In occasione dell’uscita de Il Re del Grano e la Regina della Primavera, la traduttrice Sabina Terziani racconta il romanzo di Naomi Mitchison.
Negli anni Sessanta Naomi Mitchison ebbe l’onore di essere per così dire adottata dai bakgatla del Botswana in qualità di madre saggia della tribù. Trenta anni prima, a trentaquattro anni, aveva scritto Il Re del Grano e la Regina della Primavera, considerato da molti il suo romanzo più bello, e mi piace pensare che il ruolo di madre saggia l’avesse prefigurato e se lo fosse per così dire guadagnato creando due personaggi come Erif Der e Tarrik. Etica collettiva e individualismo sono sempre in dialogo e in conflitto in Mitchison, e se in Botswana la nostra autrice diventa il punto di riferimento di una collettività tanto culturalmente distante dall’occidente quanto nel romanzo Marob è distante dalla Grecia del 200 a.C., Mitchison e la sua individualità — europea e coloniale nonostante tutto — generano cambiamenti, migliorano la vita delle persone. Per Erif e Tarrik, invece, l’altrove che cambia la vita è rappresentato dalla nascita dolorosa di un’individualità che li porta a vivere i riti della comunità con un senso di distanza e di dubbio ispirati dalle parole del filosofo Sfero.

- [ELENCO DATI]

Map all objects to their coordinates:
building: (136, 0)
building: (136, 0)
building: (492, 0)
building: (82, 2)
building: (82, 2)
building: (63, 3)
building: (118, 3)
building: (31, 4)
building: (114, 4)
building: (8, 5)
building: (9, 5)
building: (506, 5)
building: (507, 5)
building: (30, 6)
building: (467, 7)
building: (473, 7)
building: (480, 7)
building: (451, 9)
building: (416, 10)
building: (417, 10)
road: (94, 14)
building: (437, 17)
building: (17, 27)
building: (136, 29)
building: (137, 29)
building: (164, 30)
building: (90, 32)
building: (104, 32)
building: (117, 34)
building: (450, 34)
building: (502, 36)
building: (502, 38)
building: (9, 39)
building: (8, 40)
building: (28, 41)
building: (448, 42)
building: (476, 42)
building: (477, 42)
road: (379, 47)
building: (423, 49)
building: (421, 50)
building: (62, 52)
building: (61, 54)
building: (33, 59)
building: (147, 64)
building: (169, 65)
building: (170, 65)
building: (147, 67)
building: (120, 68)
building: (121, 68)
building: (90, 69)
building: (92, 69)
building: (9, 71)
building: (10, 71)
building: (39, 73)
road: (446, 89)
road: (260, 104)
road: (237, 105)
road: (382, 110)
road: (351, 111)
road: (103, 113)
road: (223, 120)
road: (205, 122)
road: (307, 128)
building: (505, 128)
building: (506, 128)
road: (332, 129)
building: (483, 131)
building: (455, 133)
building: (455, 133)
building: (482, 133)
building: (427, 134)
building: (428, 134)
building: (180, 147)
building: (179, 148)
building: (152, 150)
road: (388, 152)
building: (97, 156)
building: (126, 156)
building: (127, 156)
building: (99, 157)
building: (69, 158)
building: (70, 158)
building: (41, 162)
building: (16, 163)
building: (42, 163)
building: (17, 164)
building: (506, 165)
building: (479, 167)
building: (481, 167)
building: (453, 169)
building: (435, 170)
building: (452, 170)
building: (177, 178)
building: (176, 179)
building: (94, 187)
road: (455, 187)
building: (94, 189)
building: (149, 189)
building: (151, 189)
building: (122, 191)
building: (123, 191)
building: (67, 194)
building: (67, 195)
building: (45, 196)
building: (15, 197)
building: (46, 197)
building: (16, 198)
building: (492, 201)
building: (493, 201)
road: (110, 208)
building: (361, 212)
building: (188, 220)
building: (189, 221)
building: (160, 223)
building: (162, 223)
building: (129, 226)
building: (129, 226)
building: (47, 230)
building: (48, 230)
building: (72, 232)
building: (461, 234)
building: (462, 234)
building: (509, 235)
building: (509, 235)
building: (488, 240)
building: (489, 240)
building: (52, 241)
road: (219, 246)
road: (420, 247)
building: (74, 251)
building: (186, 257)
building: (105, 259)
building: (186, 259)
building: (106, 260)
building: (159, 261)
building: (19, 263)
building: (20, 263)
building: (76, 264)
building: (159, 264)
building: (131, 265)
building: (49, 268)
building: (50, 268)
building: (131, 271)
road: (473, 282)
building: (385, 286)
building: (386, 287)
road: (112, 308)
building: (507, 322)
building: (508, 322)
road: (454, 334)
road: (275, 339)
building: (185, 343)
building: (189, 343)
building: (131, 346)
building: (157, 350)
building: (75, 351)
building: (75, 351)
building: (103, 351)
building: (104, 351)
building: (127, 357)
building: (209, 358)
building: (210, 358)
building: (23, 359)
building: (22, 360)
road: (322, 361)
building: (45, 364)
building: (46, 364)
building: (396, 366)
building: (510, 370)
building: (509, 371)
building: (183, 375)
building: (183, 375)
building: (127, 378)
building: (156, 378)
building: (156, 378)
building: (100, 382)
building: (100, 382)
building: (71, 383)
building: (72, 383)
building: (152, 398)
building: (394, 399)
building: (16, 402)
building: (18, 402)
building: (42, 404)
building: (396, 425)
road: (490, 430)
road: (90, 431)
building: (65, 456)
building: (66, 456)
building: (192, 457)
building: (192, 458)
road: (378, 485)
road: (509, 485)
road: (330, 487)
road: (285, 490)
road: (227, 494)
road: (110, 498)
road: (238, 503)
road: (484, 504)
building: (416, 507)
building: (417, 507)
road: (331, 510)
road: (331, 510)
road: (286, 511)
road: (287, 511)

- [QUESITO 1] Come riassumeresti in due frasi il brano su Naomi Mitchison?
- [QUESITO 2]
Rispondi a queste domande sul brano su Naomi Mitchison:
(a) In quale ruolo i bakgatla del Botswana adottarono Mitchison?
(b) Quanti anni aveva Mitchison quando scrisse Il Re del Grano e la Regina della Primavera?
(c) Di chi sono le parole che ispirano il senso di distanza e di dubbio di Erif e Tarrik?
- [QUESITO 3] Prosegui il brano su Naomi Mitchison a partire dalla sua ultima frase.

- [SPAZIO RISPOSTA 1] In occasione dell'uscita de Il Re del Grano e la Regina della Primavera, la traduttrice Sabina Terziani presenta il romanzo che Naomi Mitchison scrisse a trentaquattro anni, trent'anni prima di essere adottata dai bakgatla del Botswana come madre saggia della tribù. In Mitchison etica collettiva e individualismo sono sempre in dialogo e in conflitto, e per i personaggi Erif Der e Tarrik la nascita dolorosa di un'individualità porta a vivere i riti della comunità con distanza e dubbio, ispirati dalle parole del filosofo Sfero.

- [SPAZIO RISPOSTA 2]
(a) Come madre saggia della tribù.
(b) Trentaquattro anni.
(c) Del filosofo Sfero.

- [SPAZIO RISPOSTA 3]
Da giovane, Naomi si dedicò insieme al fratello alla ricerca in campo genetico. Il metodo scientifico si unì in seguito all’interesse per i simboli, i miti e la storia che strutturano le decine di romanzi scritti nell’arco della sua lunga vita. In Il Re del Grano, la filosofia di Sfero è per i personaggi il motore di un’evoluzione interiore che si manifesta nella società e diventa storia in un rapporto di ontogenesi e filogenesi. Ma Il Re del Grano non è certo un saggio sulla nascita del pensiero scientifico nelle società arcaiche; è un romanzo che ibrida un mondo immaginario dove esiste la magia — Marob — e due società realmente esistite, quella di Sparta e quella tolemaica d’Egitto, con una ricchezza immaginativa e un’energia vitale tipiche degli organismi ibridi e che non hanno niente a che vedere con la ricostruzione storica e l’archeologia.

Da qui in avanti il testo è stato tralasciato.